Okello Oryem, Uganda's junior foreign affairs minister, did not immediately comment on the accusations but said he expected it would take a few more days before any deal could be signed to end the most serious Congolese uprising in a decade.
Congo's accusations against Uganda show the deep mistrust in the region, a barrier standing in the way of long-term peace despite the defeat of the M23's 20-month insurgency by Congo's United Nations-backed army.
Government wants commitment to abandon arms
Congolese and rebel negotiators failed to agree on the wording of the document meant to cap the army's swift military gains that led to M23 last week abandoning its uprising in Congo's mineral-rich border zone with Rwanda and Uganda.
"What are we supposed to sign? No country in history has signed an agreement with a movement that has declared its own dissolution," said Lambert Mende, a spokesman for Democratic Republic of Congo's government.
Mende said Kinshasa wants the rebels to pledge not to take up arms again but Uganda was blocking this.
"Uganda seems now to be acting as part of the conflict. It has interests in M23."
Uganda and Rwanda have both been accused by UN experts of backing M23, which has led the latest in a series of uprisings led by Congolese Tutsi fighters in the east, an area rich in gold, diamonds and other minerals. Both countries deny the charges.
Western powers want political deal
Bertrand Bisimwa, political head of the M23, was not immediately available for comment. Sultani Makenga, its military chief, is being held by Uganda after he abandoned the rebels' last hill-top positions with hundreds of fighters.
Despite the demise of M23, a plethora of other rebel groups operate in eastern Congo, which is also riddled with conflicts over land, ethnicity and access to resources.

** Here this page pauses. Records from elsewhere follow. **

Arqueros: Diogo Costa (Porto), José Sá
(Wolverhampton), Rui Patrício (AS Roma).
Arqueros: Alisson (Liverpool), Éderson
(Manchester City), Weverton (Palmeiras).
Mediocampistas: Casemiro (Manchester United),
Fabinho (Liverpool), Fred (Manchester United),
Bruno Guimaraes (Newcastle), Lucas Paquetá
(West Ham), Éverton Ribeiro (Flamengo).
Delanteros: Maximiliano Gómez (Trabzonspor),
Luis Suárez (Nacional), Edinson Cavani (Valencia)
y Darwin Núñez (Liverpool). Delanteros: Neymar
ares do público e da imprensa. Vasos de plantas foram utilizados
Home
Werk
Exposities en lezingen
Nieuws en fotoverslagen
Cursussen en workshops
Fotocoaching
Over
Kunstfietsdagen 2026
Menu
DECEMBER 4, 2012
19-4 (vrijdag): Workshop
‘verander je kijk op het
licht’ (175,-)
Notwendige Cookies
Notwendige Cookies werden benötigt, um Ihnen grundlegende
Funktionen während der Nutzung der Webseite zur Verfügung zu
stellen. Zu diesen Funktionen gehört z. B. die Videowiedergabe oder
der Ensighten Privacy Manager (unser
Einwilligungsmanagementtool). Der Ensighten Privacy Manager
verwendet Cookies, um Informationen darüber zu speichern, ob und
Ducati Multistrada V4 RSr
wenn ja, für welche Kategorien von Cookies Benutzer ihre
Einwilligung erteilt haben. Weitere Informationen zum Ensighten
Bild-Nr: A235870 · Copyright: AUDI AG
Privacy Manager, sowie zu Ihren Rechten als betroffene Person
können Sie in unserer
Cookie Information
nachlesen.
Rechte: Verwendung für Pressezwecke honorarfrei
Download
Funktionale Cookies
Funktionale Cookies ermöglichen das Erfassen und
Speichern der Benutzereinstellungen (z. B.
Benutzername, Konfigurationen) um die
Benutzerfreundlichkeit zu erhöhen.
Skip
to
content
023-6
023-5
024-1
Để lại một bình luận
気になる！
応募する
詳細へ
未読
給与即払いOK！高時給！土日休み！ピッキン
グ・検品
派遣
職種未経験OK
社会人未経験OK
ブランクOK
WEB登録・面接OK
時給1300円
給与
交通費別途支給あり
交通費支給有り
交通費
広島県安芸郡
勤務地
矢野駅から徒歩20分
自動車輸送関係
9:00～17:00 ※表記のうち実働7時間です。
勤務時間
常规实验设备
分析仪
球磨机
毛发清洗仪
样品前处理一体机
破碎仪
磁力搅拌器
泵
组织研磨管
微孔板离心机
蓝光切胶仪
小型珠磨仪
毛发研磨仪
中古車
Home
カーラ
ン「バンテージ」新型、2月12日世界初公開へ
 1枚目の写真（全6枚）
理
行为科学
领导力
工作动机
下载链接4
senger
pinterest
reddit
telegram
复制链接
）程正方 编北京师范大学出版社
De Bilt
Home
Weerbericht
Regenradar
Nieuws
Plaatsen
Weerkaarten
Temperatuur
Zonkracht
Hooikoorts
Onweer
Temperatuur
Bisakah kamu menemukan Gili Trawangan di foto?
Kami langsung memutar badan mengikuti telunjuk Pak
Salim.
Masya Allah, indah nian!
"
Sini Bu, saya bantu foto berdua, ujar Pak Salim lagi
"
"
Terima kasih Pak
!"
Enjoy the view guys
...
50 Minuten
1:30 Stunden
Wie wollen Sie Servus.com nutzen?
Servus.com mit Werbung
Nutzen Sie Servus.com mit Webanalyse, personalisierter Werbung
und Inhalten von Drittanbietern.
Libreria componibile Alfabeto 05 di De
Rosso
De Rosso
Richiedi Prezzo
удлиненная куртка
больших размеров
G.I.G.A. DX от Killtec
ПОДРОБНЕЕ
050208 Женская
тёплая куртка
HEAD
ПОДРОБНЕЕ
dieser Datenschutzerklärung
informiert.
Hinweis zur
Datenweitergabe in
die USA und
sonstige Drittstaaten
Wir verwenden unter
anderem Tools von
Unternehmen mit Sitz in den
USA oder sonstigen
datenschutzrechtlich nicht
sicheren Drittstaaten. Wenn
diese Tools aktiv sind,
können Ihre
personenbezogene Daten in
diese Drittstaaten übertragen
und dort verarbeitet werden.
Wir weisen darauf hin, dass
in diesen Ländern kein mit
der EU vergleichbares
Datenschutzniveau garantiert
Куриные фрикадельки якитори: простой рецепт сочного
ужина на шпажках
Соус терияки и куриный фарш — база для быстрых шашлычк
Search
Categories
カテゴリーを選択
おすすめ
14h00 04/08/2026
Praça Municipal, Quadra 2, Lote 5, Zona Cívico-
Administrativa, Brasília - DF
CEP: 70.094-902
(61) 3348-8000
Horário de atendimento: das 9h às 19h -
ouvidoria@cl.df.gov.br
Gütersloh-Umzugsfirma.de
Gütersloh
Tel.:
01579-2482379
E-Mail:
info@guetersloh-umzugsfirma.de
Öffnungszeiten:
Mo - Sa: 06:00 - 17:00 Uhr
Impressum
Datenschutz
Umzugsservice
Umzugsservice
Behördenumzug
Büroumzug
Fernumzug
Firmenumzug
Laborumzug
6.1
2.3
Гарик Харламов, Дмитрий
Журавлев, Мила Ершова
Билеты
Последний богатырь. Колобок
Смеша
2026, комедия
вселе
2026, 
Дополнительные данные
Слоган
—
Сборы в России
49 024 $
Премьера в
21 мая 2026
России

Envoys from the United Nations, European Union, African Union and United States had gathered in Uganda to witness the signing. After it fell through, they insisted on further talks to secure a political deal to accompany M23's military defeat.
"The envoys urge the parties to resolve the differences relating to the format of the document and to remain committed to a peaceful settlement of the conflict," they said.
Uganda's lead mediator, Defence Minister Chrispus Kiyonga, said both sides had concluded negotiations over the 11-point document on Nov. 3, two days before the rebels announced they were laying down their arms.
A second source close to the peace talks said the Kinshasa and M23 delegations had both initialed each page.
1st major victory over rebels
The accord will address issues such as amnesty — for the act of rebellion, though not for crimes against humanity. That will almost certainly mean no amnesty for Makenga.
It is also expected to tackle some of the root causes of the unrest, including the return of stolen property and issues surrounding the return of Tutsi refugees to Congo.
Congo's president, Joseph Kabila, is keen to capitalize politically on his army's victory, the first over a major rebellion in the distant, lawless east.
A Ugandan source close to the mediation said this was made clear during talks.
"The Kinshasa people don't even want to sit in the same room with M23 team," the source said. "They want to sit in separate rooms because (they feel) they are not equals."
However, Christoph Wille, an Africa analyst at Control Risks, said Kabila was unlikely to completely back out of talks as a deal would boost his mandate at a time when he is looking toward 2016, when his second and final term is due to end.